▶ _Short exercise_
Copy out the items below, replacing each "dist" with "distance" and changing nothing else.

--- start of Records shown ---

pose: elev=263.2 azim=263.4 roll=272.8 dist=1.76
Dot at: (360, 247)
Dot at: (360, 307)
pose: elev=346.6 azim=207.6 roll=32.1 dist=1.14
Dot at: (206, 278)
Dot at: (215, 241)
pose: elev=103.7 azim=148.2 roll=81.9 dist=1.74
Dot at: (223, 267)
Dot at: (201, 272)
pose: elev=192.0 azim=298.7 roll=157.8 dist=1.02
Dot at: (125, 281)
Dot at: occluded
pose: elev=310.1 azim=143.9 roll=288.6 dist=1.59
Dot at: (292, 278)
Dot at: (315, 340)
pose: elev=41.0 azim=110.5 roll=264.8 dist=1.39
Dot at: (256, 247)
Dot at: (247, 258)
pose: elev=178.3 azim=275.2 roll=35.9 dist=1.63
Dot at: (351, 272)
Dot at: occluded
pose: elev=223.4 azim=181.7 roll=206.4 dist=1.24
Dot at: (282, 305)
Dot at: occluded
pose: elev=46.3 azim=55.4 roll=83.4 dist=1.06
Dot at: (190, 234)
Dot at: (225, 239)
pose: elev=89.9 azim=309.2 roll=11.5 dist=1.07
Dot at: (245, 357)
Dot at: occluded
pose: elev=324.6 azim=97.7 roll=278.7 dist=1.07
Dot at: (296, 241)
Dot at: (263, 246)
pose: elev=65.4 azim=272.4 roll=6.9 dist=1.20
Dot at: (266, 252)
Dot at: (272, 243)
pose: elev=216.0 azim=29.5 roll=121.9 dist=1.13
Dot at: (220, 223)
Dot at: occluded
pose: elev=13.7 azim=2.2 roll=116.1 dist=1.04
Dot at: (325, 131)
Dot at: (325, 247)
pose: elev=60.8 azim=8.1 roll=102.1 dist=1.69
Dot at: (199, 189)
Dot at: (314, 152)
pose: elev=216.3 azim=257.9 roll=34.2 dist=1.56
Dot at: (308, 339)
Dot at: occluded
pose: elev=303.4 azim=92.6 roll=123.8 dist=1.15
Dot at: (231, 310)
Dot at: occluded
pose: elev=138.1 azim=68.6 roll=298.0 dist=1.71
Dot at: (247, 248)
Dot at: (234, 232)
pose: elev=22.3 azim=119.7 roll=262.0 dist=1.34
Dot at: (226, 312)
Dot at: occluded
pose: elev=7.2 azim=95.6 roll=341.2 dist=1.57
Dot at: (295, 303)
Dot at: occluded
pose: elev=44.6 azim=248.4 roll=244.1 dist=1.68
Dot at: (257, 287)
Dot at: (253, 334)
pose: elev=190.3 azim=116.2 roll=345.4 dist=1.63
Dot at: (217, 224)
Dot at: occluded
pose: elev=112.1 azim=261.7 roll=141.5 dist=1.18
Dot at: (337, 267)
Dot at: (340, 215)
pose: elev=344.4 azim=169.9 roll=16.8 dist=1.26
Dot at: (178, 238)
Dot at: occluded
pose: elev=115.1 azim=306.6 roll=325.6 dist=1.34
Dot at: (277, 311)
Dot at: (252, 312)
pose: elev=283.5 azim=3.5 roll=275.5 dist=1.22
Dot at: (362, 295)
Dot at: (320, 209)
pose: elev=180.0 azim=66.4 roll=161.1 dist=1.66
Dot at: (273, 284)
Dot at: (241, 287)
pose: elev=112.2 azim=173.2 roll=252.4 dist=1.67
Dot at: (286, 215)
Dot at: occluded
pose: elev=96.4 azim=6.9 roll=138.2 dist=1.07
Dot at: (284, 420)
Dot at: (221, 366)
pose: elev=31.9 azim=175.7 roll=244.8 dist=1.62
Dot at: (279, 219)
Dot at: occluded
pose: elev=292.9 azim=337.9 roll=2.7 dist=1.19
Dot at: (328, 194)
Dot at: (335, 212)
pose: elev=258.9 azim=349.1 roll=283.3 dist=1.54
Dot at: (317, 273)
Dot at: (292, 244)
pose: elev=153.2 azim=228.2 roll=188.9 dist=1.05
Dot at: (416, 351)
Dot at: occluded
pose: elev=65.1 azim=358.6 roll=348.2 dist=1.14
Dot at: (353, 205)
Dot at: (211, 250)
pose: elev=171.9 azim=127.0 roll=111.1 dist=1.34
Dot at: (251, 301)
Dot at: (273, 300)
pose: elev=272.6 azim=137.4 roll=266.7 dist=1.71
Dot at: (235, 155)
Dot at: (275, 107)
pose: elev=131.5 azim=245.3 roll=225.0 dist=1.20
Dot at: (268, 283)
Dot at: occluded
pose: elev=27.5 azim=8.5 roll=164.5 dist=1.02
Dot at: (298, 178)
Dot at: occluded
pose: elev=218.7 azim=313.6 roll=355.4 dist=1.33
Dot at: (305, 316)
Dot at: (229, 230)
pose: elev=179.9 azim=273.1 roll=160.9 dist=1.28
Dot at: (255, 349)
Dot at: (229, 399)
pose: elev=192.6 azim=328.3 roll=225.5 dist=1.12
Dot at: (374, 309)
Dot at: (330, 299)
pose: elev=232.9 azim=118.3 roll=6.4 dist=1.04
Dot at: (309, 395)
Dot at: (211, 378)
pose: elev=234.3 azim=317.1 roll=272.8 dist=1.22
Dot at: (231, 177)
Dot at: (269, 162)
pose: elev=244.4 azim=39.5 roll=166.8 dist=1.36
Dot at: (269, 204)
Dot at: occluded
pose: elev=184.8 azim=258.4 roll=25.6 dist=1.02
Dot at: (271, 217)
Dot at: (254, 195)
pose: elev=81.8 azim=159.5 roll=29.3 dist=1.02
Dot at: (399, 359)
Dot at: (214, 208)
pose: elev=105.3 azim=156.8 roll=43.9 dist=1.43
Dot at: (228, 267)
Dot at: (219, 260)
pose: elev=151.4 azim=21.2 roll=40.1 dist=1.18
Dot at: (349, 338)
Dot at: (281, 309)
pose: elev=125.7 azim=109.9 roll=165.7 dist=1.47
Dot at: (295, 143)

--- end of Records shown ---

▶ _In response_
pose: elev=263.2 azim=263.4 roll=272.8 distance=1.76
Dot at: (360, 247)
Dot at: (360, 307)
pose: elev=346.6 azim=207.6 roll=32.1 distance=1.14
Dot at: (206, 278)
Dot at: (215, 241)
pose: elev=103.7 azim=148.2 roll=81.9 distance=1.74
Dot at: (223, 267)
Dot at: (201, 272)
pose: elev=192.0 azim=298.7 roll=157.8 distance=1.02
Dot at: (125, 281)
Dot at: occluded
pose: elev=310.1 azim=143.9 roll=288.6 distance=1.59
Dot at: (292, 278)
Dot at: (315, 340)
pose: elev=41.0 azim=110.5 roll=264.8 distance=1.39
Dot at: (256, 247)
Dot at: (247, 258)
pose: elev=178.3 azim=275.2 roll=35.9 distance=1.63
Dot at: (351, 272)
Dot at: occluded
pose: elev=223.4 azim=181.7 roll=206.4 distance=1.24
Dot at: (282, 305)
Dot at: occluded
pose: elev=46.3 azim=55.4 roll=83.4 distance=1.06
Dot at: (190, 234)
Dot at: (225, 239)
pose: elev=89.9 azim=309.2 roll=11.5 distance=1.07
Dot at: (245, 357)
Dot at: occluded
pose: elev=324.6 azim=97.7 roll=278.7 distance=1.07
Dot at: (296, 241)
Dot at: (263, 246)
pose: elev=65.4 azim=272.4 roll=6.9 distance=1.20
Dot at: (266, 252)
Dot at: (272, 243)
pose: elev=216.0 azim=29.5 roll=121.9 distance=1.13
Dot at: (220, 223)
Dot at: occluded
pose: elev=13.7 azim=2.2 roll=116.1 distance=1.04
Dot at: (325, 131)
Dot at: (325, 247)
pose: elev=60.8 azim=8.1 roll=102.1 distance=1.69
Dot at: (199, 189)
Dot at: (314, 152)
pose: elev=216.3 azim=257.9 roll=34.2 distance=1.56
Dot at: (308, 339)
Dot at: occluded
pose: elev=303.4 azim=92.6 roll=123.8 distance=1.15
Dot at: (231, 310)
Dot at: occluded
pose: elev=138.1 azim=68.6 roll=298.0 distance=1.71
Dot at: (247, 248)
Dot at: (234, 232)
pose: elev=22.3 azim=119.7 roll=262.0 distance=1.34
Dot at: (226, 312)
Dot at: occluded
pose: elev=7.2 azim=95.6 roll=341.2 distance=1.57
Dot at: (295, 303)
Dot at: occluded
pose: elev=44.6 azim=248.4 roll=244.1 distance=1.68
Dot at: (257, 287)
Dot at: (253, 334)
pose: elev=190.3 azim=116.2 roll=345.4 distance=1.63
Dot at: (217, 224)
Dot at: occluded
pose: elev=112.1 azim=261.7 roll=141.5 distance=1.18
Dot at: (337, 267)
Dot at: (340, 215)
pose: elev=344.4 azim=169.9 roll=16.8 distance=1.26
Dot at: (178, 238)
Dot at: occluded
pose: elev=115.1 azim=306.6 roll=325.6 distance=1.34
Dot at: (277, 311)
Dot at: (252, 312)
pose: elev=283.5 azim=3.5 roll=275.5 distance=1.22
Dot at: (362, 295)
Dot at: (320, 209)
pose: elev=180.0 azim=66.4 roll=161.1 distance=1.66
Dot at: (273, 284)
Dot at: (241, 287)
pose: elev=112.2 azim=173.2 roll=252.4 distance=1.67
Dot at: (286, 215)
Dot at: occluded
pose: elev=96.4 azim=6.9 roll=138.2 distance=1.07
Dot at: (284, 420)
Dot at: (221, 366)
pose: elev=31.9 azim=175.7 roll=244.8 distance=1.62
Dot at: (279, 219)
Dot at: occluded
pose: elev=292.9 azim=337.9 roll=2.7 distance=1.19
Dot at: (328, 194)
Dot at: (335, 212)
pose: elev=258.9 azim=349.1 roll=283.3 distance=1.54
Dot at: (317, 273)
Dot at: (292, 244)
pose: elev=153.2 azim=228.2 roll=188.9 distance=1.05
Dot at: (416, 351)
Dot at: occluded
pose: elev=65.1 azim=358.6 roll=348.2 distance=1.14
Dot at: (353, 205)
Dot at: (211, 250)
pose: elev=171.9 azim=127.0 roll=111.1 distance=1.34
Dot at: (251, 301)
Dot at: (273, 300)
pose: elev=272.6 azim=137.4 roll=266.7 distance=1.71
Dot at: (235, 155)
Dot at: (275, 107)
pose: elev=131.5 azim=245.3 roll=225.0 distance=1.20
Dot at: (268, 283)
Dot at: occluded
pose: elev=27.5 azim=8.5 roll=164.5 distance=1.02
Dot at: (298, 178)
Dot at: occluded
pose: elev=218.7 azim=313.6 roll=355.4 distance=1.33
Dot at: (305, 316)
Dot at: (229, 230)
pose: elev=179.9 azim=273.1 roll=160.9 distance=1.28
Dot at: (255, 349)
Dot at: (229, 399)
pose: elev=192.6 azim=328.3 roll=225.5 distance=1.12
Dot at: (374, 309)
Dot at: (330, 299)
pose: elev=232.9 azim=118.3 roll=6.4 distance=1.04
Dot at: (309, 395)
Dot at: (211, 378)
pose: elev=234.3 azim=317.1 roll=272.8 distance=1.22
Dot at: (231, 177)
Dot at: (269, 162)
pose: elev=244.4 azim=39.5 roll=166.8 distance=1.36
Dot at: (269, 204)
Dot at: occluded
pose: elev=184.8 azim=258.4 roll=25.6 distance=1.02
Dot at: (271, 217)
Dot at: (254, 195)
pose: elev=81.8 azim=159.5 roll=29.3 distance=1.02
Dot at: (399, 359)
Dot at: (214, 208)
pose: elev=105.3 azim=156.8 roll=43.9 distance=1.43
Dot at: (228, 267)
Dot at: (219, 260)
pose: elev=151.4 azim=21.2 roll=40.1 distance=1.18
Dot at: (349, 338)
Dot at: (281, 309)
pose: elev=125.7 azim=109.9 roll=165.7 distance=1.47
Dot at: (295, 143)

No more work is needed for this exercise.